Sorry if my comment came across like an insult. Wasn't intended as such.
Maybe it was just me hoping to find a direct improvement of Tathams implementation. Which I would call "quirky" at best.
Your implementation seems to be much more "useable" and understandable in comparison.
After reading through more of your library I must say, I like it's style.
None of this is personal to me, I have no idea where the inspiration came from; I'm just trying to share the beauty I see in the concepts. So I get a bit frustrated with anything that steals focus from my mission, like history lessons. I don't really care who thought of what first. Sorry if that came across as hurt feelings, there is no conflict here.
I'm glad you like the humble beginnings of the library I've always been wishing for :)
This makes your work even more interesting. I don't know if you read the original Mail [1] in which Tom Duff shared his Device, but at the end he's mentioning that he had an idea for something like coroutines:
> It amazes me that after 10 years of writing C there are still little corners that I haven't explored fully. (Actually, I have another revolting way to use switches to implement interrupt driven state machines but it's too horrid to go into.)
He later replied to Simon Tatham, that his coroutines actually where those "horrid" ideas.
Obviously you must had some thoughts similar to those two.

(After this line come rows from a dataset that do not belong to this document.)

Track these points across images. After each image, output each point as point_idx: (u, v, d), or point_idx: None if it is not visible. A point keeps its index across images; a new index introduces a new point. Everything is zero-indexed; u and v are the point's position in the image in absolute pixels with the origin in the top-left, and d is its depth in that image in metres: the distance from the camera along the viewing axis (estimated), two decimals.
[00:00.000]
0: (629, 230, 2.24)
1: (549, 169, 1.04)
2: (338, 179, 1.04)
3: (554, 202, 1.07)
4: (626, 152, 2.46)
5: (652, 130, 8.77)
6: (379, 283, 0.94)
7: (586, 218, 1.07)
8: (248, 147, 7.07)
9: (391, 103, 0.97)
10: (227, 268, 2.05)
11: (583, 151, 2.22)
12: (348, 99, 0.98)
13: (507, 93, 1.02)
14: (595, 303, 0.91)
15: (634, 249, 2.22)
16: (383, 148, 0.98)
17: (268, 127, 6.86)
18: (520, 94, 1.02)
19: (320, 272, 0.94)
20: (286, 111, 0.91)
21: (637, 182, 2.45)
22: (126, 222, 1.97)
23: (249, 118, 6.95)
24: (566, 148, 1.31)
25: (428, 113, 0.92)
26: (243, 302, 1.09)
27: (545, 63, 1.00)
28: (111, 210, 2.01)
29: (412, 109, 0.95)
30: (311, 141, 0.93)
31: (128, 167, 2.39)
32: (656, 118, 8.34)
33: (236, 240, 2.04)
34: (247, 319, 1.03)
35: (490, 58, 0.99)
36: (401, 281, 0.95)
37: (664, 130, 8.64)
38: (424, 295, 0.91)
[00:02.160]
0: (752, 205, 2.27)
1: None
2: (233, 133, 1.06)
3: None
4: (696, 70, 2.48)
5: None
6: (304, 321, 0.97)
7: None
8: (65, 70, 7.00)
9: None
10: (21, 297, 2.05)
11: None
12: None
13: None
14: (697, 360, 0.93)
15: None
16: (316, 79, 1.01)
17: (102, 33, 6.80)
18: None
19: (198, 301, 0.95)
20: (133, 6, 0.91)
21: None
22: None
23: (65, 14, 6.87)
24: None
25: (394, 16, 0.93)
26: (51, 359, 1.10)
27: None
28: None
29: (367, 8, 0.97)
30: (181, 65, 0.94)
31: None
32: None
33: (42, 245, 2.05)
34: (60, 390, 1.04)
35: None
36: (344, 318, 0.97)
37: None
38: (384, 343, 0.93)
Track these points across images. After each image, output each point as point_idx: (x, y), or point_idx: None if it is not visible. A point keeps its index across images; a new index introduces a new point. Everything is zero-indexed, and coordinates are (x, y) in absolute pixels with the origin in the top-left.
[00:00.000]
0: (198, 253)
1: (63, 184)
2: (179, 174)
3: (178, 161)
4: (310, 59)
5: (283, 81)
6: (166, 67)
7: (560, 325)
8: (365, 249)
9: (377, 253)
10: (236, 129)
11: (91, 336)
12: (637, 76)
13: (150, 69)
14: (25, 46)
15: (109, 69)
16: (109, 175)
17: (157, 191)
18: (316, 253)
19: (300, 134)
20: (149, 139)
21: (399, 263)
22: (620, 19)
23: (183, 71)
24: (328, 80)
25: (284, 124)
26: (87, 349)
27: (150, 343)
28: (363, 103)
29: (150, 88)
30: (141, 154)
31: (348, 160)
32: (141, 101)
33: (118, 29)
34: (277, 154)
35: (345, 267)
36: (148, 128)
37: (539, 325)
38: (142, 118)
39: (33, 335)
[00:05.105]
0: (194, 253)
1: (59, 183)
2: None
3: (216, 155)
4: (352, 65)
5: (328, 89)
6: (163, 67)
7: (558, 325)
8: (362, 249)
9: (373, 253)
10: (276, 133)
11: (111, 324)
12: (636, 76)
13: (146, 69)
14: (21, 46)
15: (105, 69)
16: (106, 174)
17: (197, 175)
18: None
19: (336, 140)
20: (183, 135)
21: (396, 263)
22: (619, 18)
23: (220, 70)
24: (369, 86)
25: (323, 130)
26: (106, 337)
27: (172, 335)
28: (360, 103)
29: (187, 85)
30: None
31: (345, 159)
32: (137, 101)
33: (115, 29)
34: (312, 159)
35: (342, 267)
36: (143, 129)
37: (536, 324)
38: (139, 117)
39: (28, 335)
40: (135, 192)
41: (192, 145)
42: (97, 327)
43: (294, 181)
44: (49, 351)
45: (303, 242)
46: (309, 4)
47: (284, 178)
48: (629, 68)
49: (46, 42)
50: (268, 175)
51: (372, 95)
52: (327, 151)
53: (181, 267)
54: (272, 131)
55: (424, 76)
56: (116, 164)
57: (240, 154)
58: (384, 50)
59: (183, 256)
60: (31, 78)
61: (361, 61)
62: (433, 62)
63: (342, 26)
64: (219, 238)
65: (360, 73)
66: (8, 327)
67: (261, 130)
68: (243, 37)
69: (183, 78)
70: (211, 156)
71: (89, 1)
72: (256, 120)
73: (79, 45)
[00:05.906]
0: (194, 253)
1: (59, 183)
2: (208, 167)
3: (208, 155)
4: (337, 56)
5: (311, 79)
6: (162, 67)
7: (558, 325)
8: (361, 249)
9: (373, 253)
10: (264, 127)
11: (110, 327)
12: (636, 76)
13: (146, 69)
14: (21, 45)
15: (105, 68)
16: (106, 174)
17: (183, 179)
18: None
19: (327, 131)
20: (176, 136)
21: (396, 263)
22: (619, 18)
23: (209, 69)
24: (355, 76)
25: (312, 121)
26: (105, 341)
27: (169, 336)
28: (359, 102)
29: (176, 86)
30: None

Kudos for that. You seem to to have a deep understanding of the concepts that make the C language (and how to twist them) ;).
But this has nothing to do with threads, even though I know that you can implement them using the same technique. And the API offered is simpler, without funky BEGIN/END macros.
I ‘ve also written a few things about coroutines and fibers(e.g https://medium.com/software-development-2/coroutines-and-fib... and https://medium.com/software-development-2/high-performance-s... ).
Coroutines based on stack manipulation(as opposed to simple FSMs) are extremely powerful and are particularly useful for implementing fair scheduling across runnable ‘processes’ and concurrent execution contexts. Fair scheduling in particular can be really important in the domain of distributed systems that need to process potentially long-running and/or expensive request which would otherwise stall processing other cheaper requests indefinitely. Combined with async I/O, this gives near optimal concurrency and resources utilisation. Coroutines are often associated (literally and figuratively) with futures/promises. See SeaStar framework for a great implementation of those ideas.